In an effort to reduce the number of Americans killed each year by drunk drivers, the National Transportation Safety Board recently made several recommendations calling for more stringent drunk driving laws. The recommendations were largely supported by many safety advocates and by the head of the American Trucking Association who believes stricter drunk and drugged driving penalities can help reduce the number of overall commercial vehicle accidents.
While education efforst, hefty fines and stiff penalities have helped deter many drivers from drinking and driving, thousands of Americans are still injured and die each year in drunk driving-related accidents. In fact, according to NTSB statistics, in America one person is killed every hour and another 20 injured as a result of a drunk driver.
The trucking industry has strict regulations with regard to drunk driving. Truck drivers must routinely undergo mandatory alcohol and drug testing and the driver's licenses of those drivers found in violation of established policies are promptly suspended or revoked. What's more, if a truck driver is cited for use of alcohol or drugs both the driver and the trucking company at which he or she is employed face fines and penalties.

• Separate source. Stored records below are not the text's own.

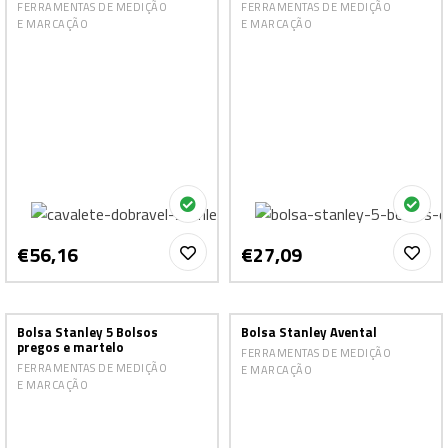
FERRAMENTAS DE MEDIÇÃO
FERRAMENTAS DE MEDIÇÃO
E MARCAÇÃO
E MARCAÇÃO
€56,16
€27,09
Bolsa Stanley 5 Bolsos
Bolsa Stanley Avental
pregos e martelo
FERRAMENTAS DE MEDIÇÃO
FERRAMENTAS DE MEDIÇÃO
E MARCAÇÃO
E MARCAÇÃO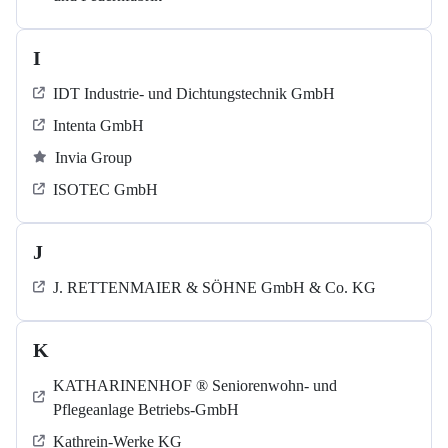
I
IDT Industrie- und Dichtungstechnik GmbH
Intenta GmbH
Invia Group
ISOTEC GmbH
J
J. RETTENMAIER & SÖHNE GmbH & Co. KG
K
KATHARINENHOF ® Seniorenwohn- und
Pflegeanlage Betriebs-GmbH
Kathrein-Werke KG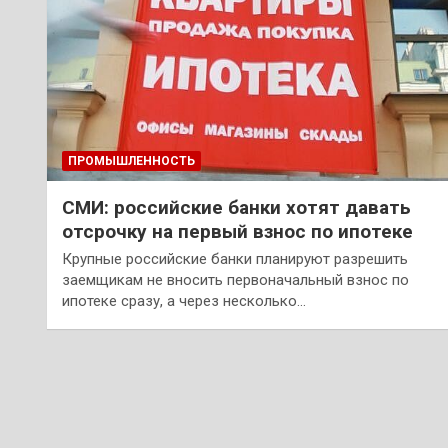
ПРОМЫШЛЕННОСТЬ
СМИ: российские банки хотят давать
отсрочку на первый взнос по ипотеке
Крупные российские банки планируют разрешить
заемщикам не вносить первоначальный взнос по
ипотеке сразу, а через несколько…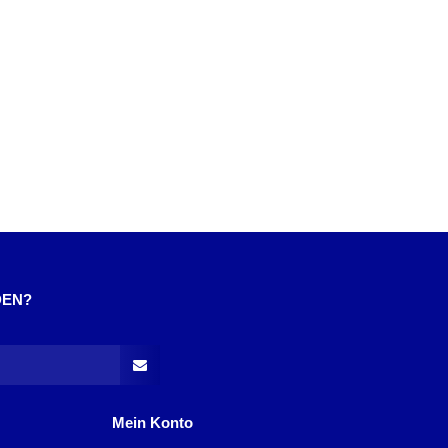
DEN?
Mein Konto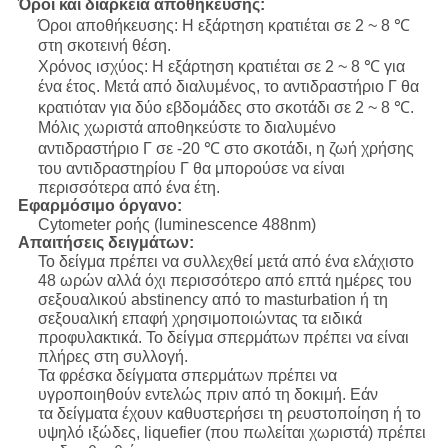
Όροι και διάρκεια αποθήκευσης:
Όροι αποθήκευσης: Η εξάρτηση κρατιέται σε 2 ~ 8 ℃
στη σκοτεινή θέση.
Χρόνος ισχύος: Η εξάρτηση κρατιέται σε 2 ~ 8 ℃ για
ένα έτος. Μετά από διαλυμένος, το αντιδραστήριο Γ θα
κρατιόταν για δύο εβδομάδες στο σκοτάδι σε 2 ~ 8 ℃.
Μόλις χωριστά αποθηκεύστε το διαλυμένο
αντιδραστήριο Γ σε -20 ℃ στο σκοτάδι, η ζωή χρήσης
του αντιδραστηρίου Γ θα μπορούσε να είναι
περισσότερα από ένα έτη.
Εφαρμόσιμο όργανο:
Cytometer ροής (luminescence 488nm)
Απαιτήσεις δειγμάτων:
Το δείγμα πρέπει να συλλεχθεί μετά από ένα ελάχιστο
48 ωρών αλλά όχι περισσότερο από επτά ημέρες του
σεξουαλικού abstinency από το masturbation ή τη
σεξουαλική επαφή χρησιμοποιώντας τα ειδικά
προφυλακτικά. Το δείγμα σπερμάτων πρέπει να είναι
πλήρες στη συλλογή.
Τα φρέσκα δείγματα σπερμάτων πρέπει να
υγροποιηθούν εντελώς πριν από τη δοκιμή. Εάν
τα δείγματα
έχουν καθυστερήσει τη ρευστοποίηση ή το
υψηλό ιξώδες, liquefier (που πωλείται χωριστά) πρέπει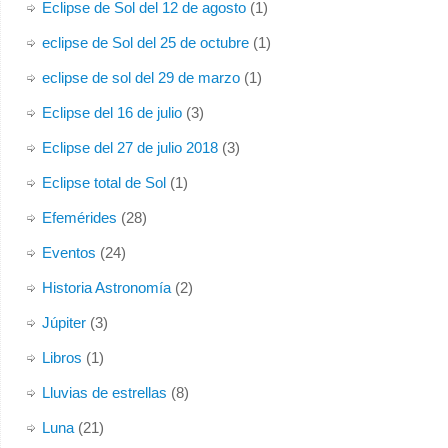
Eclipse de Sol del 12 de agosto
(1)
eclipse de Sol del 25 de octubre
(1)
eclipse de sol del 29 de marzo
(1)
Eclipse del 16 de julio
(3)
Eclipse del 27 de julio 2018
(3)
Eclipse total de Sol
(1)
Efemérides
(28)
Eventos
(24)
Historia Astronomía
(2)
Júpiter
(3)
Libros
(1)
Lluvias de estrellas
(8)
Luna
(21)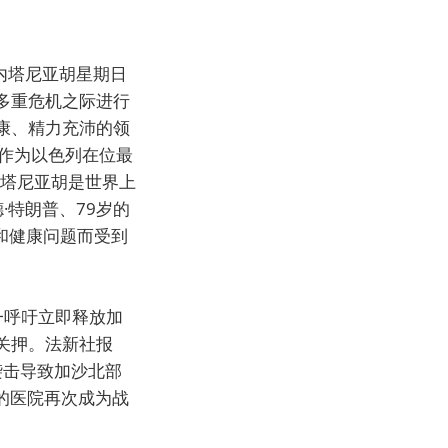
内塔尼亚胡星期日
多重危机之际进行
康、精力充沛的领
作为以色列在位最
内塔尼亚胡是世界上
·特朗普、79岁的
龄和健康问题而受到
一呼吁立即释放加
关押。法新社报
袭击导致加沙北部
的医院再次成为战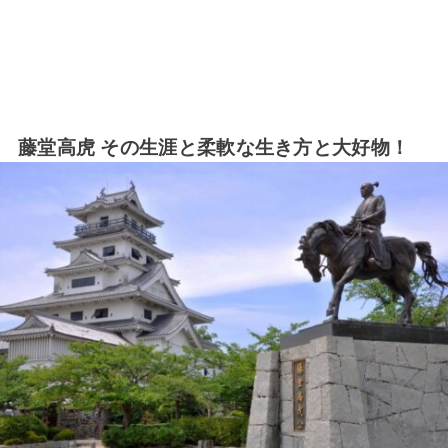
藤堂高虎 その生涯と柔軟な生き方と大好物！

The most-recent NTSB recommendations aimed to stop drunk driving include lowering the legal blood alcohol limit to 0.05. Research proves that an individual with a BAC of 0.05 experiences a decline in their ability to think, reason, see and react. Another recommendation revolves around the mandatory use of ignition interlock devices for all drunk driving offenders. The use of such devices is currently mandatory for all drunk driving offenders in 14 states, but not in Ohio.
Many states are likely to back the NTSB recommendations and support stricter drunk driving laws. We'll continue to follow this issue and report on ways changes to drunk driving laws may impact Ohio drivers and the commercial trucking industry.